#### TASK PROMPT:
Give the data again in its entirety, exactly as provided.

Recorded data:
↓↓↓

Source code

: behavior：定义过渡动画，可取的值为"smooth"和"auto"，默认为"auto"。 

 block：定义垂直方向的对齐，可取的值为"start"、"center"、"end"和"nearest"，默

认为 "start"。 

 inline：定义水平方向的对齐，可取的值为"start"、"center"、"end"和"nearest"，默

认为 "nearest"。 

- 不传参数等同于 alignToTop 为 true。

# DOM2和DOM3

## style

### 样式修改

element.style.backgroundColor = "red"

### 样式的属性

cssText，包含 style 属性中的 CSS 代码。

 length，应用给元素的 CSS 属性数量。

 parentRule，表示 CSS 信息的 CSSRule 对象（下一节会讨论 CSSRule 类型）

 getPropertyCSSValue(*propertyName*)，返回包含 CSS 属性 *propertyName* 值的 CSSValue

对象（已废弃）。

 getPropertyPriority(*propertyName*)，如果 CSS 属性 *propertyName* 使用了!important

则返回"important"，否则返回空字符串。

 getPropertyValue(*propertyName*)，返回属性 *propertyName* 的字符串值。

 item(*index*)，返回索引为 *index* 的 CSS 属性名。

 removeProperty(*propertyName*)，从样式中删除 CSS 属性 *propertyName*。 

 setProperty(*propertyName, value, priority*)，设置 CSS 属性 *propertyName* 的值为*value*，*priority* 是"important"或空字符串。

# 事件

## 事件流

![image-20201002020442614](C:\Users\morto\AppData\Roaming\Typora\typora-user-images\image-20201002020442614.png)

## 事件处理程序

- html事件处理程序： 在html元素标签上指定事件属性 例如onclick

↑↑↑

#### ANSWER TO THE EXERCISE:
Source code

: behavior：定义过渡动画，可取的值为"smooth"和"auto"，默认为"auto"。 

 block：定义垂直方向的对齐，可取的值为"start"、"center"、"end"和"nearest"，默

认为 "start"。 

 inline：定义水平方向的对齐，可取的值为"start"、"center"、"end"和"nearest"，默

认为 "nearest"。 

- 不传参数等同于 alignToTop 为 true。

# DOM2和DOM3

## style

### 样式修改

element.style.backgroundColor = "red"

### 样式的属性

cssText，包含 style 属性中的 CSS 代码。

 length，应用给元素的 CSS 属性数量。

 parentRule，表示 CSS 信息的 CSSRule 对象（下一节会讨论 CSSRule 类型）

 getPropertyCSSValue(*propertyName*)，返回包含 CSS 属性 *propertyName* 值的 CSSValue

对象（已废弃）。

 getPropertyPriority(*propertyName*)，如果 CSS 属性 *propertyName* 使用了!important

则返回"important"，否则返回空字符串。

 getPropertyValue(*propertyName*)，返回属性 *propertyName* 的字符串值。

 item(*index*)，返回索引为 *index* 的 CSS 属性名。

 removeProperty(*propertyName*)，从样式中删除 CSS 属性 *propertyName*。 

 setProperty(*propertyName, value, priority*)，设置 CSS 属性 *propertyName* 的值为*value*，*priority* 是"important"或空字符串。

# 事件

## 事件流

![image-20201002020442614](C:\Users\morto\AppData\Roaming\Typora\typora-user-images\image-20201002020442614.png)

## 事件处理程序

- html事件处理程序： 在html元素标签上指定事件属性 例如onclick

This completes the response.